Obama's paid staff dwarfing McCain's
Democrat targets 50 states as rival focuses on tossups
John McCain is sending smaller staffs to some states but spending more on TV ads
than his rival, Barack Obama. (Carolyn Kaster/associated Press)
By Brian C. Mooney
Globe Staff / July 20, 2008
Behind the headlines about the unprecedented success of Democrat Barack Obama's fund-raising machine lies a more prosaic
truth - his campaign will need every penny of its $300 million goal to bankroll an unprecedented 50-state general election
campaign with a massive army on the ground.
His campaign already has by far the largest full-time paid staff in presidential campaign history, and unlike Republican rival John
McCain's, continues to grow by the day.
National polls show the race remains close between Obama and McCain, but the Obama campaign is paying closer attention to
polls in more than a dozen states that show Obama has a chance of winning in November. The states were won four years ago by
President Bush, in many cases by huge margins. In theory, at least, Obama's effort could nudge states such as Virginia, Indiana,
and North Dakota into the Democratic column and produce a surprising Electoral College boost.
McCain so far is running a more traditional campaign, targeting perennial tossup states such as Florida and Ohio, sending smaller
staffs to those states than Obama, but spending more on television ads. His campaign manager, Rick Davis, said recently that his
staff will eventually increase to about 450. By earlier this month, it had opened 11 regional offices in key states and another 84
offices across the country in a joint effort with the Republican National Committee.
\"It is an incredible amount of progress for a campaign that ended the primaries with no money, little infrastructure, and no formal
organization outside the early primary states,\" Steve Schmidt, who was put in charge of day-to-day operations this month, said in
a memo. \"By putting emphasis on our regional operations . . . we have built a campaign that will be nimble when it counts and
close to the ground where grass-roots activity will drive our message and efforts.\"

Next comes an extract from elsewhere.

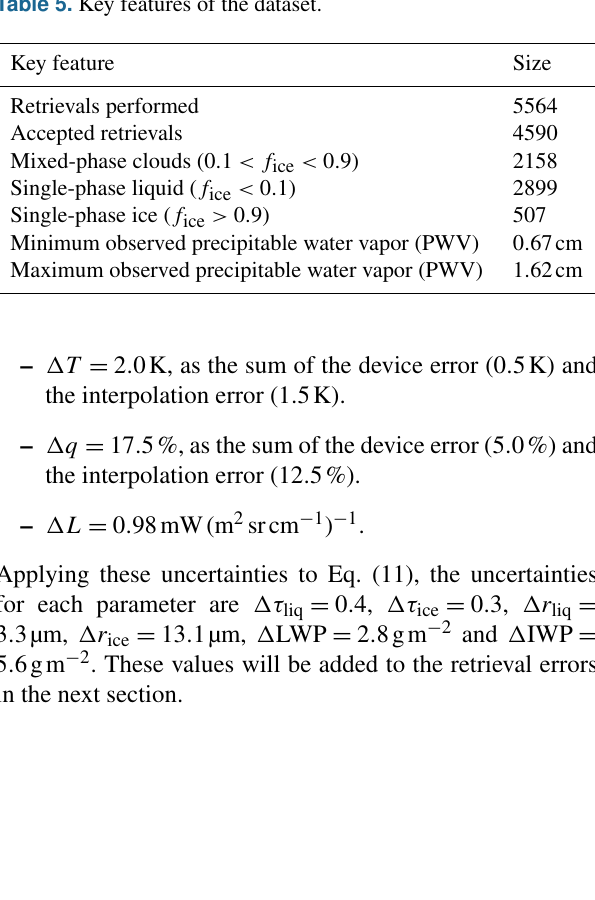
Figure 5. Distribution of retrieved optical depths for liquid wa- ter (a) and ice water (b) . The bin width is set to the sum of the root-mean-square error from Table 3 and the errors discussed in Sect. 4.5. Table 5. Key features of the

Obama, meanwhile, is already running uncontested television advertising in seven of the historically Republican states and is
sending in large paid staffs.
\"Between the Obama staff and the Democratic Party staff there will be several thousand\" paid operatives on the ground deployed
across the country, deputy campaign manager Steve Hildebrand said in an interview. \"I don't want to get too specific; it gives away
strategy.\"
Large staffs are working in traditional battleground states and every state will have at least some paid staff, with \"large-scale
operations in 22 states, medium operations in many others, and small staffs in only a handful of states,\" Hildebrand said.
Obama and the Democratic Party have about 200 paid staffers working in Florida and more on the way, 90 in Michigan with plans
to expand to 200 by August, at least 200 each eventually in Pennsylvania and Ohio, and 50 in Missouri with plans to expand to
150, according to published reports and interviews with Obama campaign officials.